The record initial public offering of fintech giant Ant Group crashed before taking off. Another Chinese tech listing in Hong Kong should fare better.
JD Health, an online health-care spinoff from e-commerce company JD.com , has launched its IPO in Hong Kong, which could raise up to $4 billion including the overallotment option. That would make it the city’s largest listing this year after the IPO of Ant, backed by JD’s e-commerce rival Alibaba, was scuttled.
The Covid-19 pandemic has driven more people in China to seek medical help online. In the first six months of this year, average daily online consultations on JD Health’s platforms jumped to 86,100 from 14,835 a year earlier. While 2020 is certainly an anomaly, some of those users will likely stick around.
Virtual medical service, however, is still a nascent business for JD Health. The company makes almost all of its revenue from selling drugs and other health products online, either directly or from third-party vendors. The growth in online consultations will generate further demand for sales of prescription drugs for JD. But supportive government policies will likely be the real driver of growth for the online pharmacy business.
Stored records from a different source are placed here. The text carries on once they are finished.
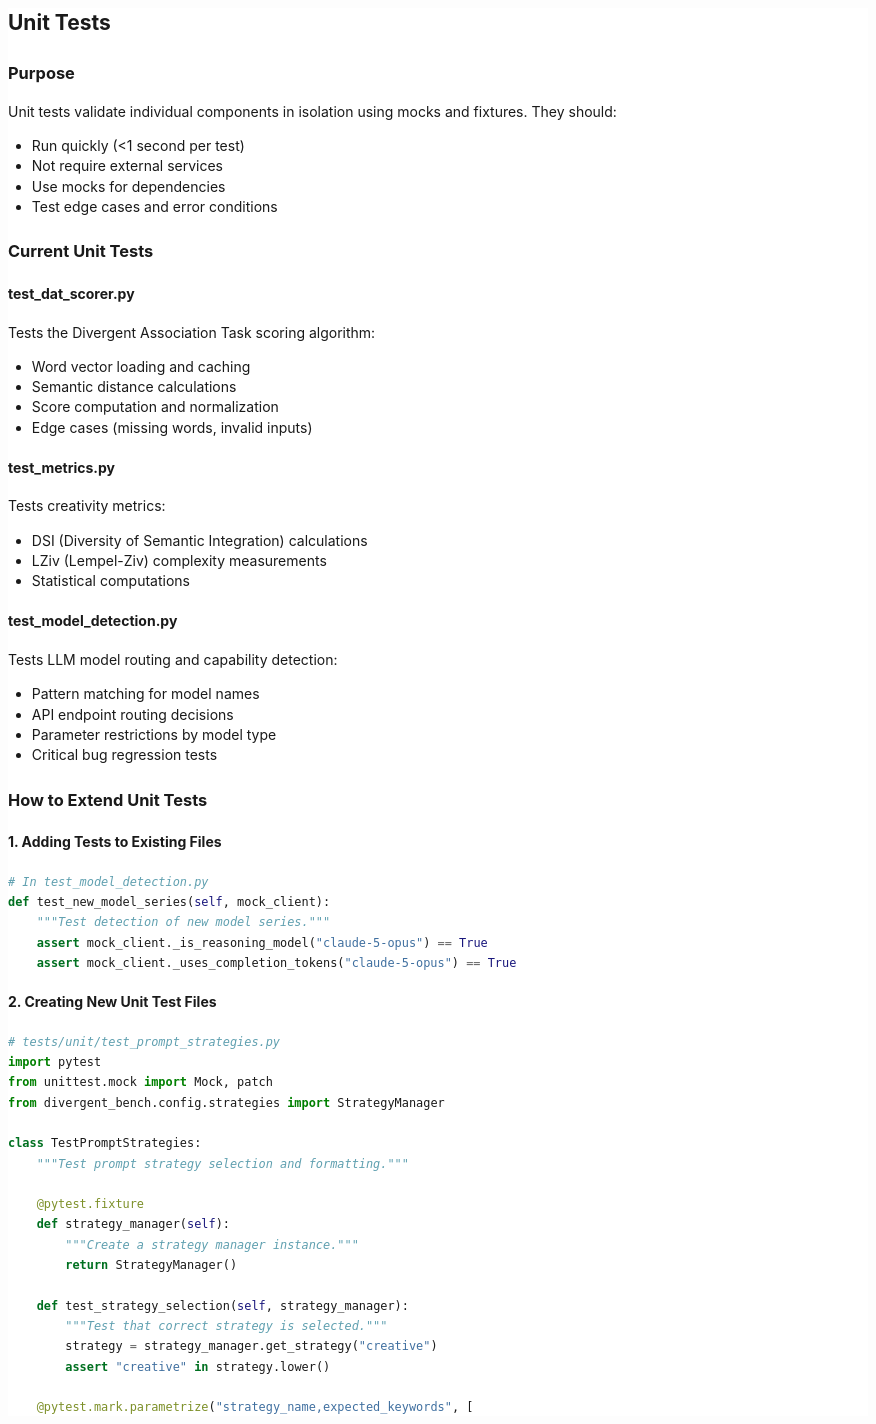 ## Unit Tests

### Purpose
Unit tests validate individual components in isolation using mocks and fixtures. They should:
- Run quickly (<1 second per test)
- Not require external services
- Use mocks for dependencies
- Test edge cases and error conditions

### Current Unit Tests

#### test_dat_scorer.py
Tests the Divergent Association Task scoring algorithm:
- Word vector loading and caching
- Semantic distance calculations
- Score computation and normalization
- Edge cases (missing words, invalid inputs)

#### test_metrics.py
Tests creativity metrics:
- DSI (Diversity of Semantic Integration) calculations
- LZiv (Lempel-Ziv) complexity measurements
- Statistical computations

#### test_model_detection.py
Tests LLM model routing and capability detection:
- Pattern matching for model names
- API endpoint routing decisions
- Parameter restrictions by model type
- Critical bug regression tests

### How to Extend Unit Tests

#### 1. Adding Tests to Existing Files
```python
# In test_model_detection.py
def test_new_model_series(self, mock_client):
    """Test detection of new model series."""
    assert mock_client._is_reasoning_model("claude-5-opus") == True
    assert mock_client._uses_completion_tokens("claude-5-opus") == True
```

#### 2. Creating New Unit Test Files
```python
# tests/unit/test_prompt_strategies.py
import pytest
from unittest.mock import Mock, patch
from divergent_bench.config.strategies import StrategyManager

class TestPromptStrategies:
    """Test prompt strategy selection and formatting."""
    
    @pytest.fixture
    def strategy_manager(self):
        """Create a strategy manager instance."""
        return StrategyManager()
    
    def test_strategy_selection(self, strategy_manager):
        """Test that correct strategy is selected."""
        strategy = strategy_manager.get_strategy("creative")
        assert "creative" in strategy.lower()
    
    @pytest.mark.parametrize("strategy_name,expected_keywords", [
```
About two-thirds of drugs in China are sold through hospitals, but government policies could push more prescription drug sales through retail channels. Legislation revisions last year allowed online platforms to sell prescription drugs, while draft rules released this month laid out more specific regulations. The industry will no doubt be under stringent regulation and online platforms such as JD will spend a lot of resources on quality control. But with clearer rules, the industry will find it easier to navigate the regulatory landscape.